La dernière chance de Pamela Anderson
Le désir de voir Pamela Anderson recevoir ses lauriers après avoir été maltraitée et dénigrée par de nombreuses parties – des médias aux hommes de l’industrie en passant par Hulu récemment – est assez fort pour l’emporter initialement sur d’autres préoccupations concernant son retour à l’écran. Même le présenter ainsi semble être un euphémisme, la star n’ayant jamais reçu de rôle dramatique comme celui qui lui est offert dans le drame caractéristique de Las Vegas, « The Last Showgirl ». C’est un moment vraiment important pour Anderson après avoir repris le contrôle de son récit avec une performance bien accueillie dans « Chicago » à Broadway et un documentaire Netflix sympathique qui lui a permis de rectifier certaines erreurs.
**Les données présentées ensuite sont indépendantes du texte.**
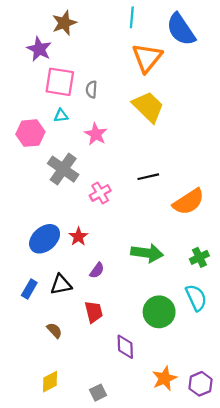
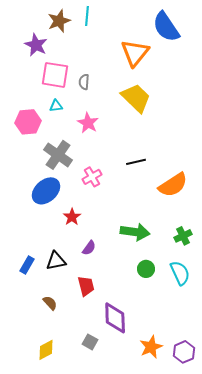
cyan line: (132, 17) -> (87, 16), moved
blue ellipse: (45, 239) -> (46, 191), moved
green circle: (159, 312) -> (146, 269), moved, size x0.6
purple diamond: (125, 347) -> (115, 318), size x1.4
gray square: (98, 393) -> (90, 342), moved, turned -35

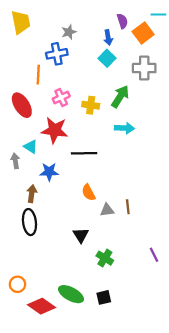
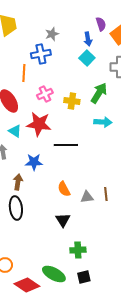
cyan triangle: (31, 147) -> (15, 131), moved
orange semicircle: (88, 193) -> (64, 189), moved
green cross: (105, 258) -> (78, 250), moved, turned -35

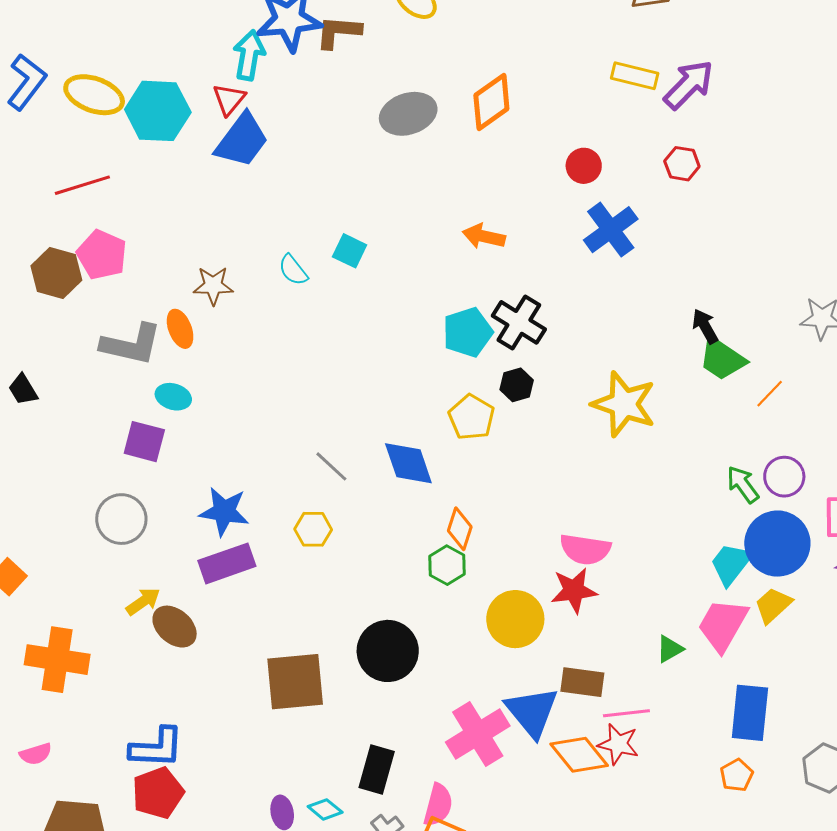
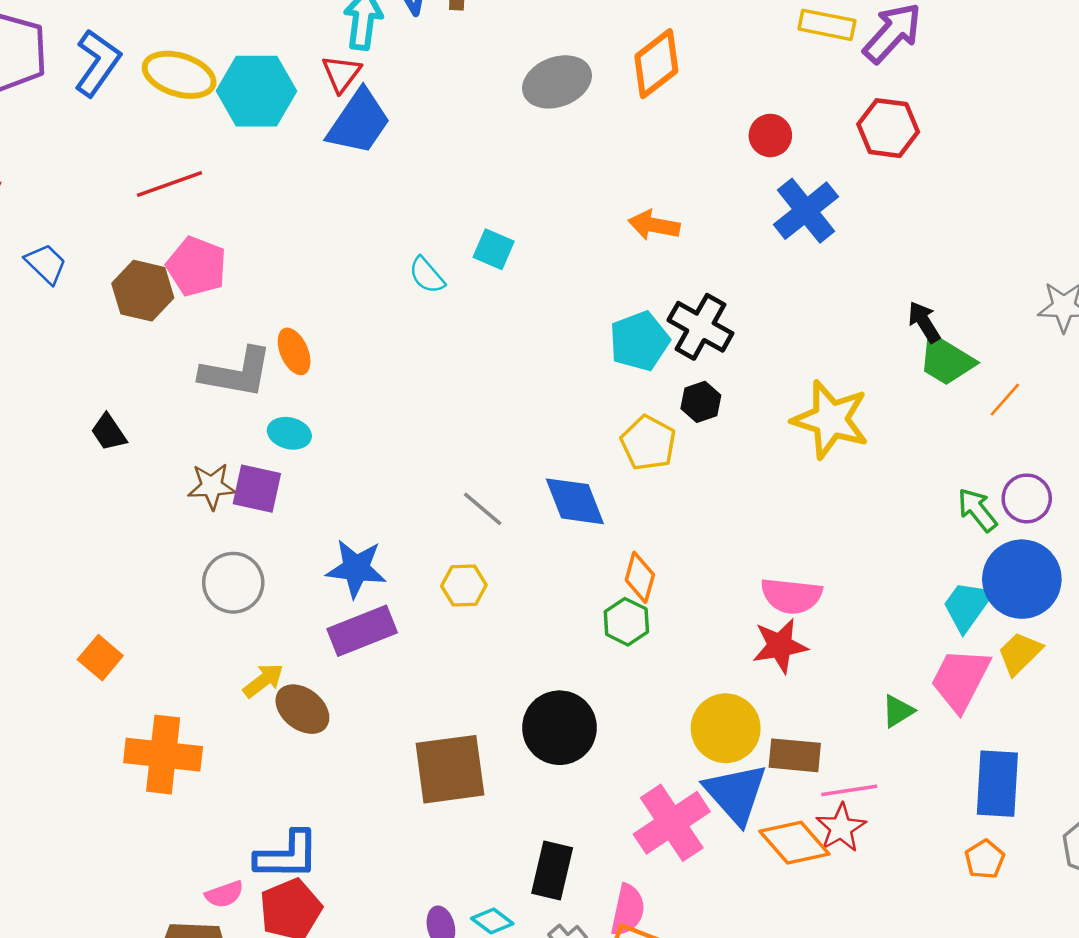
red hexagon: (682, 164) -> (888, 128), size x1.4
brown star: (213, 286) -> (212, 486), moved
yellow circle: (515, 619) -> (726, 728), moved
red star: (618, 744) -> (841, 828), turned 30
pink semicircle: (36, 754) -> (224, 894), moved

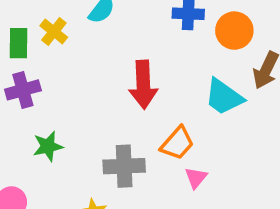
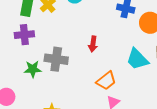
red arrow: (143, 85) -> (93, 44), size x0.6
gray cross: (124, 166) -> (56, 59), moved

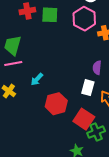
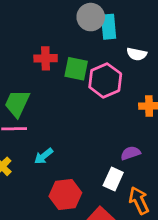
pink hexagon: (84, 19) -> (105, 80), moved
purple semicircle: (97, 68) -> (130, 153), turned 56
- Retour en force de Pamela Anderson
- Accueil mitigé pour « The Last Showgirl »
- Performance décevante
- Commentaire sur le scénario et les personnages
Mais alors que la bonne volonté a pu la propulser jusqu’ici, à une première de gala au festival du film de Toronto, elle ne peut la porter que jusqu’à un certain point. Le film, réalisé par la fille de Francis Ford Coppola, Gia, est totalement indigne de l’engouement qui aurait pu le précéder, un divertissement oubliable et vide de sens en seulement 85 minutes, ne nous offrant pas suffisamment de quoi que ce soit et échouant certainement, tristement, à prouver le talent d’Anderson en tant qu’actrice dramatique. Même les interprètes les mieux préparés auraient du mal à tirer quelque chose du scénario creux de Kate Gersten, mais pour elle, c’est vraiment insurmontable. C’est une performance maladroite, la star retombant dans les excès de sitcom qu’elle utilisait dans sa série comique éphémère « Stacked », se reposant sur une emphase maniaque quel que soit l’occasion. Elle ne parvient tout simplement pas à faire fonctionner quoi que ce soit et Coppola semble presque en être consciente, surchargeant son film de scènes lourdes et sans dialogue du personnage regardant mélancoliquement au loin. Bien filmées mais dramatiquement inertes, ces moments sont représentatifs du film dans son ensemble, cherchant à trouver du sens là où il n’y en a pas.
Il devrait théoriquement y avoir une émotion facilement accessible ici, Anderson jouant une femme confrontée à la fin d’une carrière qui avait été définie par sa sexualité et cherchant à savoir ce qui viendra ensuite. Shelley est une danseuse de cabaret à Las Vegas dont la vie est devenue définie par son travail au détriment de tout le reste, y compris de sa fille (Billie Lourd) avec laquelle elle est en froid, et elle doit maintenant découvrir qui elle est sans son spectacle de longue date. C’est une formule similaire à « The Wrestler », un film qui a également servi de tremplin pour la carrière de Mickey Rourke, mais il y avait de la texture et de l’âme ainsi qu’un interprète plus expérimenté pour tout porter.